Once recruited back to the faculty at Vanderbilt, Dr. Robertson pursued both the care of patients and research to develop new treatments that now benefit countless patients, as well as serving for decades as a kind and inspiring teacher to many students and trainees from around the world, including scholars from Russia, Uzbekistan, Brazil, Italy, Slovenia, Taiwan, Austria, Japan and the U.S. 

Dr. Robertson’s career at Vanderbilt was multi-faceted. In addition to serving as director of the Clinical Research Center (CRC), where he highly valued working with its caring professional staff. In 1993 he also became director of the Medical Scientist Training Program and served as director of the Division of Movement Disorders in the Department of Neurology. He will be remembered for his work managing the selection and support of the training of many young physician-scientists, many of them now in leadership positions in academia and industry. As director of the CRC, he oversaw scores of clinical research trials.  But what he’s best known for nationally and internationally is his own detailed and elegant clinical research into the autonomic nervous system and how it affects the circulation and blood pressure regulation.
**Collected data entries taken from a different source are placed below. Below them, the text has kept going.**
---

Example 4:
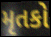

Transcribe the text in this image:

મૃતકો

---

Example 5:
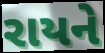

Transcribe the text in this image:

રાયને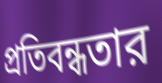
প্রতিবন্ধতারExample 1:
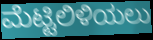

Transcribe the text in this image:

The quality of his work was recognized with uninterrupted NIH funding for over 30 years, including a Program Project Grant for more than 20 years, and a multicenter Rare Disease Clinical Research Consortium (U54 N065736) with Vanderbilt at the lead of 4 other institutions (Beth Israel-Harvard, Mayo Clinic, New York University, and Intramural NIH). 
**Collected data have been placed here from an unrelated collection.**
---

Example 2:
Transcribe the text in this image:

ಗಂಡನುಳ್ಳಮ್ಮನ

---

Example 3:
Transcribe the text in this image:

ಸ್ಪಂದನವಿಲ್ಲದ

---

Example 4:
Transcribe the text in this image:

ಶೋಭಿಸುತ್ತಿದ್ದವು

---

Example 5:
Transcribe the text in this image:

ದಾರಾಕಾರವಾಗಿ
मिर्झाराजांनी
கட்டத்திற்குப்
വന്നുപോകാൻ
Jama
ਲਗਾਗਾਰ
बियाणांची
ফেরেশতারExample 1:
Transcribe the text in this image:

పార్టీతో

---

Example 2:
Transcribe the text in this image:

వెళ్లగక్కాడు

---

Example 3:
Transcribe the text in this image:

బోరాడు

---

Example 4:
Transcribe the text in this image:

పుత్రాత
With colleagues at the Autonomic Center, David discovered two diseases, dopamine-beta-hydroxylase deficiency and norepinephrine reuptake deficiency. He discovered a pharmacological cure for one and a therapy for the other, a great example of clinical pharmacology being applied to human disease therapy. One of those treatments is also now being used as a treatment for forms of orthostatic hypotension that are more commonly seen and used to treat patients with autonomic failure.

David was honored by Vanderbilt with the Grant W. Liddle Award for Leadership in Research (1991), the William J. Darby Award for Innovation in Research (2000) and the Earl W. Sutherland Prize (2007). In 2016 he was awarded by the Council on Hypertension of the American Heart Association with the Irvin Page & Alva Bradley Lifetime Achievement Award, one of the highest honors of the council.
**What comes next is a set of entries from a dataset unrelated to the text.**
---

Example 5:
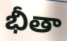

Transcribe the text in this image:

భీతా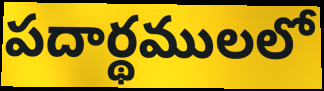
పదార్థములలో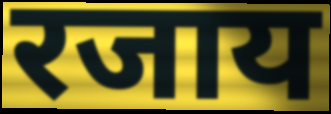
रजाय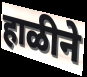
हाळीनेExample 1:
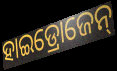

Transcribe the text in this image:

ହାଇଡ୍ରୋଜେନ୍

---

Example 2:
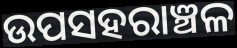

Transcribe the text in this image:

ଉପସହରାଞ୍ଚଳ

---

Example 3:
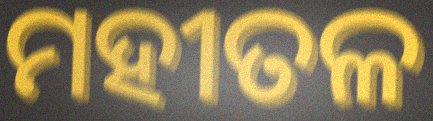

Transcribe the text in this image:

ମହୀତଳ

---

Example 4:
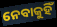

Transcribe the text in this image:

ନେବାକୁହିଁ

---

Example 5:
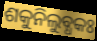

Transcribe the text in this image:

ଶକୁନିଲୁବ୍ଧକଃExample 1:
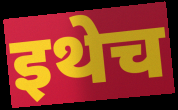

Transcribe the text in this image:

इथेच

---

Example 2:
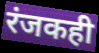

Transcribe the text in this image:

रंजकही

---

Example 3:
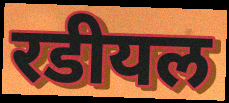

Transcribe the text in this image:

रडीयल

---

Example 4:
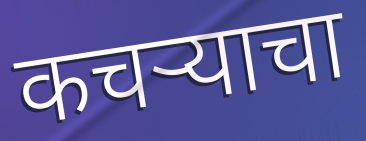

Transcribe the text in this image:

कचऱ्याचा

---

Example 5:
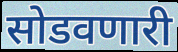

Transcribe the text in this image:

सोडवणारी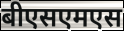
बीएसएमएस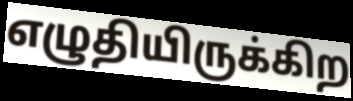
எழுதியிருக்கிற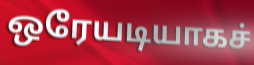
ஒரேயடியாகச்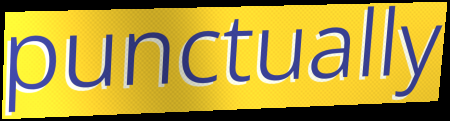
punctually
Dr. Robertson will be remembered as a deeply caring physician, someone always deeply interested in other people and their stories, welcoming to everyone.

He loved traveling with his family, gardening, especially growing rare trees, (the monkey puzzle tree and miracle fruit were favorites) and visiting his family farm in Dickson County.

Survivors include his wife; Dr. Rose Marie Robertson, his daughter, Rose Marie Robertson Pink, cousins Jimmy and Norma Robertson and their son Jay, Jim and Teresa Patton, Janice and Gary McCaleb, Ellen and Gus Martinis, Bobby Nicks, Dwayne and Karen Nicks, and Mickey Robertson. David’s extended family includes Misa Fister, Mare Saje and their children Izar and Tara; Alma Fong; Chris Lemus; Nancy, Billy, and Gabby Copeland; David and Lenny Wall; Kale Edmiston; Derek Attig and Ashley Hetrick.

The funeral will be Sunday afternoon, January 21, 2024, visitation at 1:00 p.m. with short service at 2:30 p.m. in the chapel of the Taylor Funeral Home in Dickson County. Rev. April Baker will officiate. His place of rest will be with family at the Pleasant Hill Cemetery in Sylvia Community. In lieu of flowers, please consider support for Nashville Launch Pad (nashvillelaunchpad.com) or the Autonomic Dysfunction Center at Vanderbilt (give.vanderbilthealth.org).